Hosted Kubernetes Provider Updates

  • Introduced regions cn-northwest-1 and cn-north-1 for EKS clusters [#25613]
  • Added support to show AKS/GKE/EKS region information in cluster dashboard [#25656]

Email Notifier Enhancements

  • Added body text to email notifier resolved notifications [#24156]

UI Enhancements

  • Added support for customizable Header/Footer/‘Classification Banners’ to Rancher [#25694]

OS Validations

  • Validated SLES 15 SP1 [#26143]
  • Validated SLES 12 SP5 with kernel version 4.12.14-122.17 [#26287]

Experimental Features

Feature Flags for Experimental Features

We have the ability to turn on and off specific experimental components inside Rancher. You can manage feature flags through our UI. Certain feature flags require a Rancher restart.
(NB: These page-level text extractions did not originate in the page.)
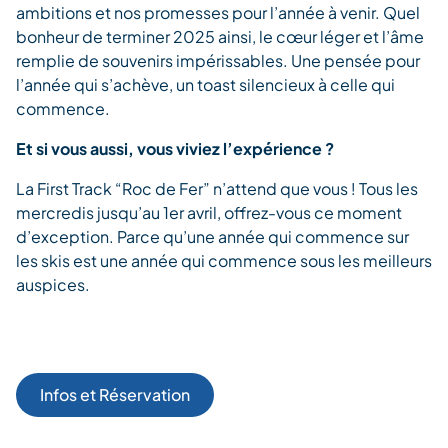
ambitions et nos promesses pour l’année à venir. Quel
bonheur de terminer 2025 ainsi, le cœur léger et l’âme
remplie de souvenirs impérissables. Une pensée pour
l’année qui s’achève, un toast silencieux à celle qui
commence.
Et si vous aussi, vous viviez l’expérience ?
La First Track “Roc de Fer” n’attend que vous ! Tous les
mercredis jusqu’au 1er avril, offrez-vous ce moment
d’exception. Parce qu’une année qui commence sur
les skis est une année qui commence sous les meilleurs
auspices.
Infos et Réservation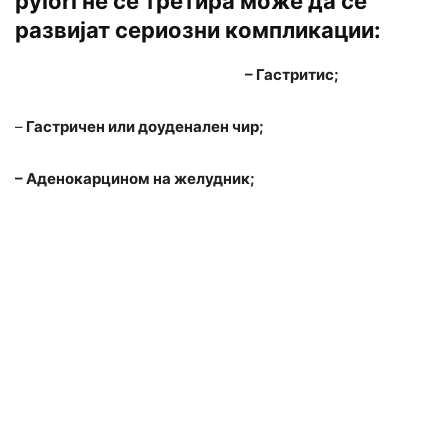
pylori не се третира може да се
развијат сериозни компликации:
– Гастритис;
–
Гастричен или доуденален чир;
– Аденокарцином на желудник;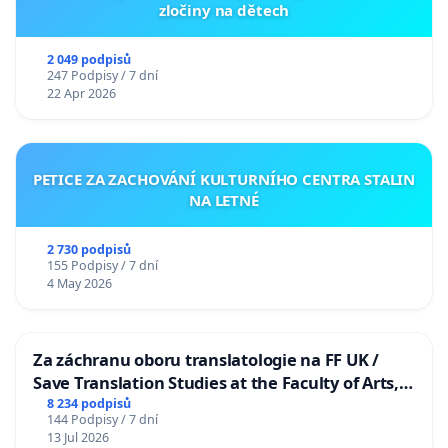
zločiny na dětech
2 049 podpisů
247 Podpisy / 7 dní
22 Apr 2026
PETICE ZA ZACHOVÁNÍ KULTURNÍHO CENTRA STALIN
NA LETNÉ
2 730 podpisů
155 Podpisy / 7 dní
4 May 2026
Za záchranu oboru translatologie na FF UK /
Save Translation Studies at the Faculty of Arts,
Charles University
8 234 podpisů
144 Podpisy / 7 dní
13 Jul 2026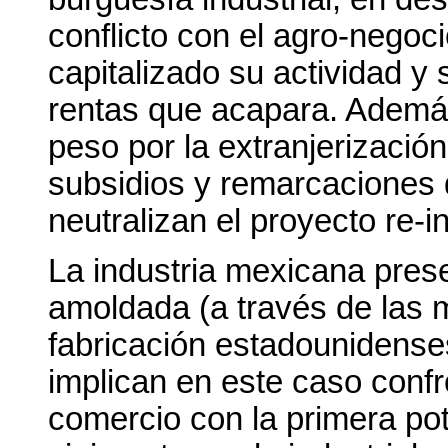
conflicto con el agro-negoci
capitalizado su actividad y
rentas que acapara. Además,
peso por la extranjerizació
subsidios y remarcaciones 
neutralizan el proyecto re-in
La industria mexicana pres
amoldada (a través de las m
fabricación estadounidenses
implican en este caso confr
comercio con la primera pot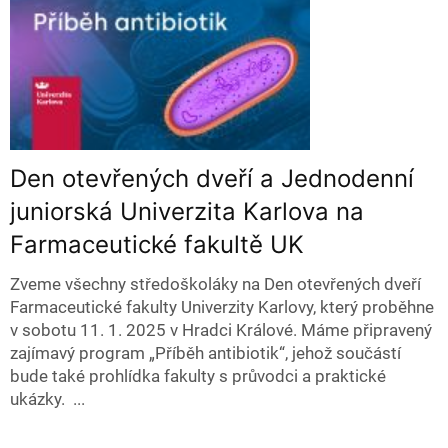
Den otevřených dveří a Jednodenní
juniorská Univerzita Karlova na
Farmaceutické fakultě UK
Zveme všechny středoškoláky na Den otevřených dveří
Farmaceutické fakulty Univerzity Karlovy, který proběhne
v sobotu 11. 1. 2025 v Hradci Králové. Máme připravený
zajímavý program „Příběh antibiotik“, jehož součástí
bude také prohlídka fakulty s průvodci a praktické
ukázky. ...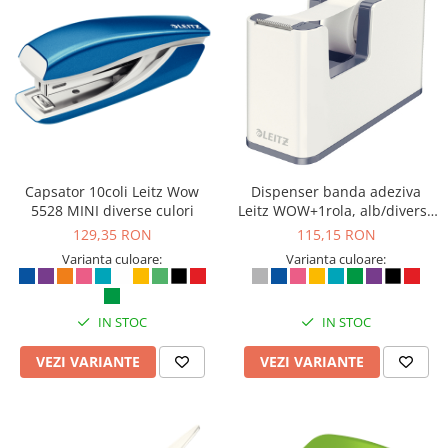
Capsator 10coli Leitz Wow
Dispenser banda adeziva
5528 MINI diverse culori
Leitz WOW+1rola, alb/diverse
culori
129,35 RON
115,15 RON
Varianta culoare:
Varianta culoare:
IN STOC
IN STOC
VEZI VARIANTE
VEZI VARIANTE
Alternatively, you can refer to our docs on how to turn on the features when starting Rancher.

Feature Flag Feature Flag Name Default Value Available as of Rancher Restart Required?
Next Gen UI dashboard true v2.4.0 x
New Proxy proxy false v2.4.0
UI for unsupported storage drivers unsupported-storage-drivers false v2.3.0

Major Bugs Fixed Since v2.4.2

  • Fixed an issue where cattle-cluster-agent memory was growing in Rancher v2.4.2 k3s cluster [#26633] [#26577]
  • Fixed an issue where a memory leak was causing Rancher server to OOM [#21361]
  • Fixed an issue where preferences were other user’s name and username instead of logged in user [#14420]
  • Fixed an issue where logging into Rancher would be extremely slow for LDAP when you have thousands of groups [#26061]
  • Fixed an issue where CLI wouldn’t correctly parse boolean values when using the --values parameter [#21083] [#]
  • Fixed an issue where nodes removed from UI were not able to rejoin the cluster because they weren’t properly cleaned up [#23254]
  • Fixed an issue where you couldn’t create Azure node templates using the AzureUSGovernmentCloud endpoint [#23350]
  • Fixed an issue where you couldn’t edit an EKS cluster if you had updated the version outside of Rancher [#24171 ]
  • Fixed an issue where editing applications launched from project catalog were requiring projectID [#24371]
  • Fixed an issue where EKS clusters were not using using rotated AWS credentials when trying to edit the cluster [#25835]
  • Fixed an issue where self signed TLS certificates were failing to generate after v2.4.2 upgrade [#26457]
  • Fixed an issue where you couldn’t directly connect to clusters upgraded from v2.4.0 but only through Rancher [#26555]
  • Fixed an issue where single node k3s clusters kept showing Upgrading even after the cluster is already upgraded [#26286]
  • Fixed an issue where during a downstream user cluster upgrade, next node was drained before the current node being upgraded was completed [#26401]
  • When persistent storage is enabled for monitoring, the latest monitoring 0.1.0 won’t work [26969]

Other notes

Air Gap Installations and Upgrades

In v2.4.0, an air gap installation no longer requires mirroring the systems chart git repo. Please follow the directions on how to install Rancher to use the packaged systems chart.

Known Major Issues

  • During a downstream user cluster upgrade, if you have any PodDisruptionBudgets in your cluster, the drain process could get stalled [#26400]
  • When nodes are powered off in the cluster, the metrics server pod and coreDNS pod may not get evicted from the node and needs to be manually deleted until it’s re-scheduled to an active node [#26190, #26191]
  • Logging doesn’t work on imported k3s clusters [#24157]

Versions

Images

  • rancher/rancher:v2.4.3
  • rancher/rancher-agent:v2.4.3

Tools

Kubernetes

Upgrades and Rollbacks

Rancher supports both upgrade and rollback. Please note the version you would like to upgrade or rollback to change the Rancher version.

Please be aware that upon an upgrade to v2.3.0+, any edits to a Rancher launched Kubernetes cluster will cause all system components to restart due to added tolerations to Kubernetes system components. Plan accordingly.

Recent changes to cert-manager require an upgrade if you have an HA install of Rancher using self-signed certificates. If you are using cert-manager older than v0.9.1, please see the documentation on how to upgrade cert-manager.

Important: When rolling back, we are expecting you to rollback to the state at the time of your upgrade. Any changes post upgrade would not be reflected.